Dataset items
────────────────────

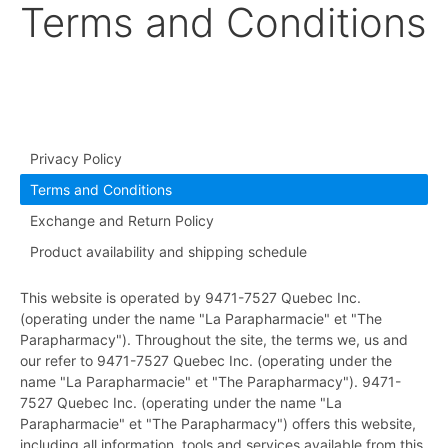
Terms and Conditions
Privacy Policy
Terms and Conditions
Exchange and Return Policy
Product availability and shipping schedule
This website is operated by 9471-7527 Quebec Inc.
(operating under the name "La Parapharmacie" et "The
Parapharmacy"). Throughout the site, the terms we, us and
our refer to 9471-7527 Quebec Inc. (operating under the
name "La Parapharmacie" et "The Parapharmacy"). 9471-
7527 Quebec Inc. (operating under the name "La
Parapharmacie" et "The Parapharmacy") offers this website,
including all information, tools and services available from this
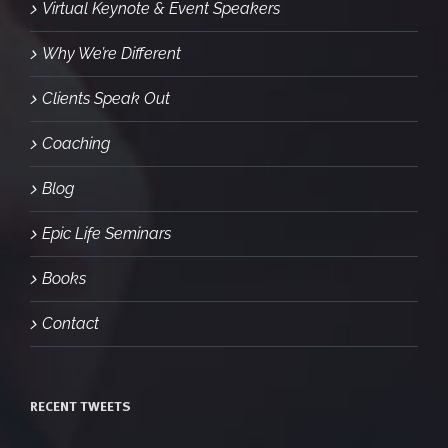
Virtual Keynote & Event Speakers
Why We’re Different
Clients Speak Out
Coaching
Blog
Epic Life Seminars
Books
Contact
RECENT TWEETS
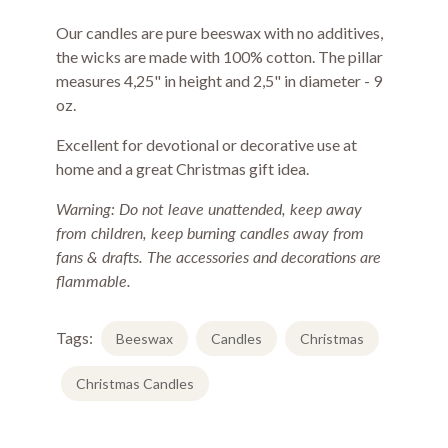
Our candles are pure beeswax with no additives,
the wicks are made with 100% cotton. The pillar
measures 4,25" in height and 2,5" in diameter - 9
oz.
Excellent for devotional or decorative use at
home and a great Christmas gift idea.
Warning: Do not leave unattended, keep away
from children, keep burning candles away from
fans & drafts. The accessories and decorations are
flammable.
Tags:
Beeswax
Candles
Christmas
Christmas Candles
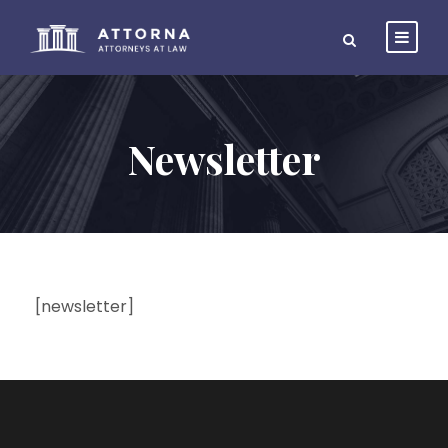
Newsletter
[newsletter]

────────────────────

__What the task asks__.
Reproduce the text of every item above word for word, omitting the pictures.

__Result below__.
Terms and Conditions
Privacy Policy
Terms and Conditions
Exchange and Return Policy
Product availability and shipping schedule
This website is operated by 9471-7527 Quebec Inc.
(operating under the name "La Parapharmacie" et "The
Parapharmacy"). Throughout the site, the terms we, us and
our refer to 9471-7527 Quebec Inc. (operating under the
name "La Parapharmacie" et "The Parapharmacy"). 9471-
7527 Quebec Inc. (operating under the name "La
Parapharmacie" et "The Parapharmacy") offers this website,
including all information, tools and services available from this
Virtual Keynote & Event Speakers
Why We’re Different
Clients Speak Out
Coaching
Blog
Epic Life Seminars
Books
Contact
RECENT TWEETS
Our candles are pure beeswax with no additives,
the wicks are made with 100% cotton. The pillar
measures 4,25" in height and 2,5" in diameter - 9
oz.
Excellent for devotional or decorative use at
home and a great Christmas gift idea.
Warning: Do not leave unattended, keep away
from children, keep burning candles away from
fans & drafts. The accessories and decorations are
flammable.
Tags:
Beeswax
Candles
Christmas
Christmas Candles
Newsletter
[newsletter]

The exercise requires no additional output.